With help, Plaisance’s daughter, Carly, moved the snake, presumed to be a boa constrictor, into a recycling bin. Then Plaisance, who is an advertising representative for the Banner and the Manchester Journal, called the police.

The passerby, Paul Restino, an intensive special needs specialist at Mount Anthony Union Middle School, circled back around to assist. Restino immediately called his son, telling Plaisance that the police would only call Animal Control to kill the snake and that a similar snake had been reported missing in nearby Putnam.

Upon arrival, police refused to exit their cars, according to Plaisance.

Restino then called his son who wrapped the snake into a blanket and drove away.

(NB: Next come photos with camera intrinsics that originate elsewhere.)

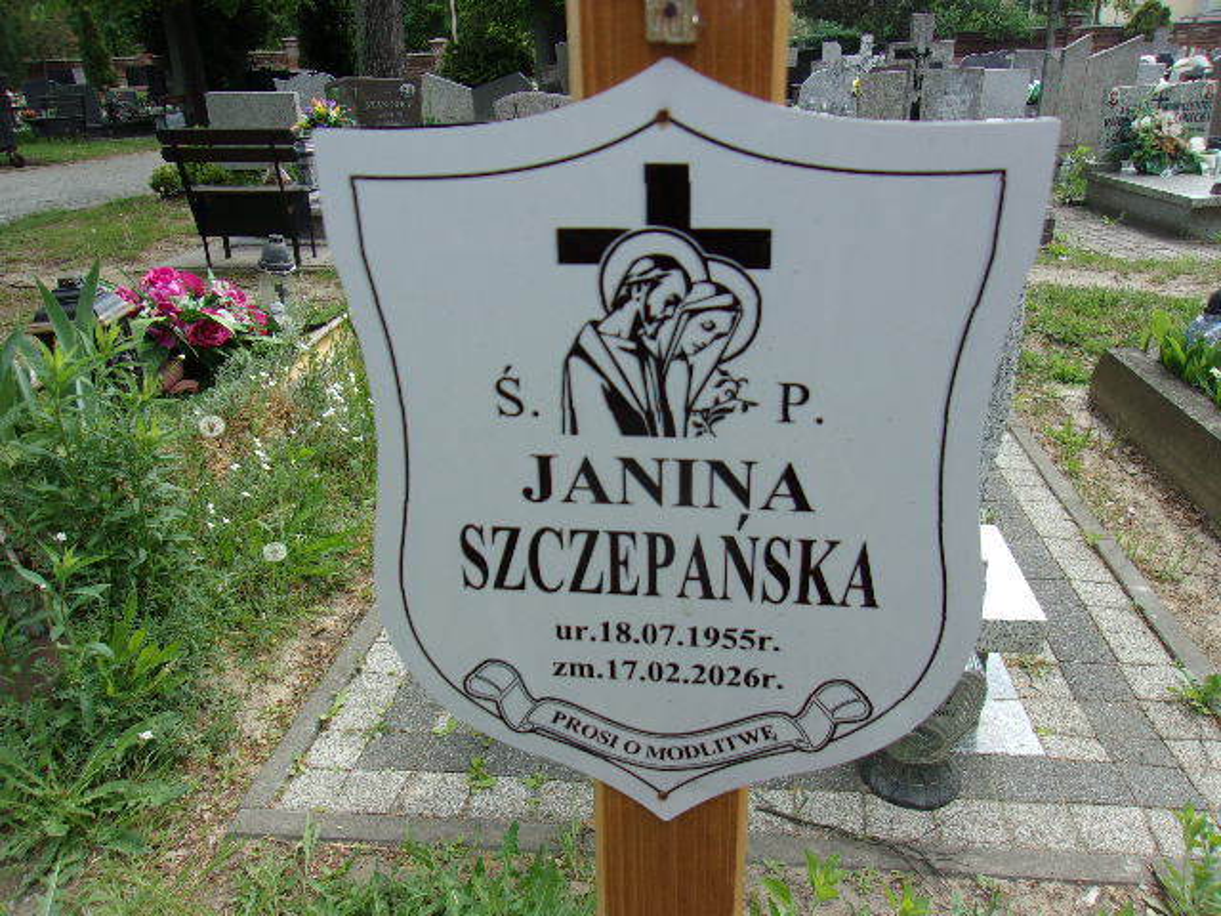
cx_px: 610
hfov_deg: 65.3
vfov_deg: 51.4
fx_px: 952
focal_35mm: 27
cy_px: 458
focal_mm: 4.9
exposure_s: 1/320
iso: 80
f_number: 3
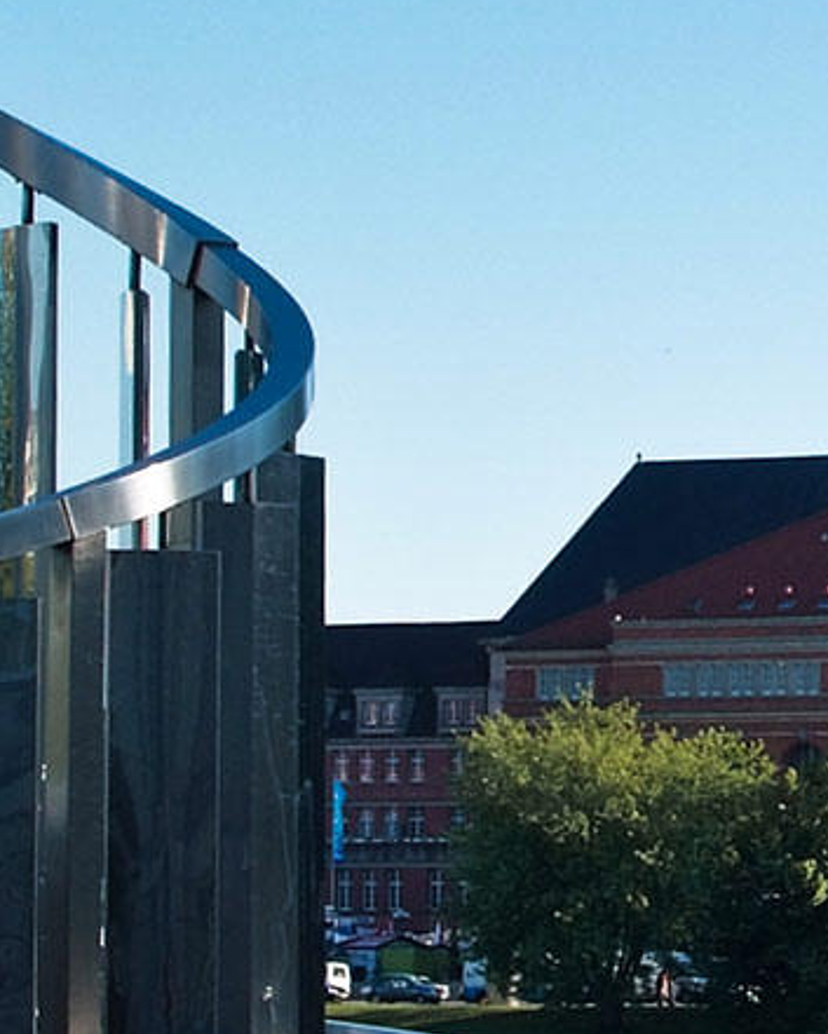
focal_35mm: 157
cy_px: 395
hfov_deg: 9.7
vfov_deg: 12.3
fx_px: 4808
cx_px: 919
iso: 100
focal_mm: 24
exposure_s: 1/160
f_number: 5.6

There was no word on if the missing snake from Putnam was in fact the snake found by Plaisance.

This local incident occurred only weeks after two young Canadian boys, Noah Barthe, 4, and his brother Connor, 6, were strangled to death by a 100-pound python that had escaped from an exotic pet store. Last Friday, nearly two dozen other exotic animals from the same Canadian pet store were seized or killed, including a Cuban crocodile, dwarf crocodiles, snakes and lizards.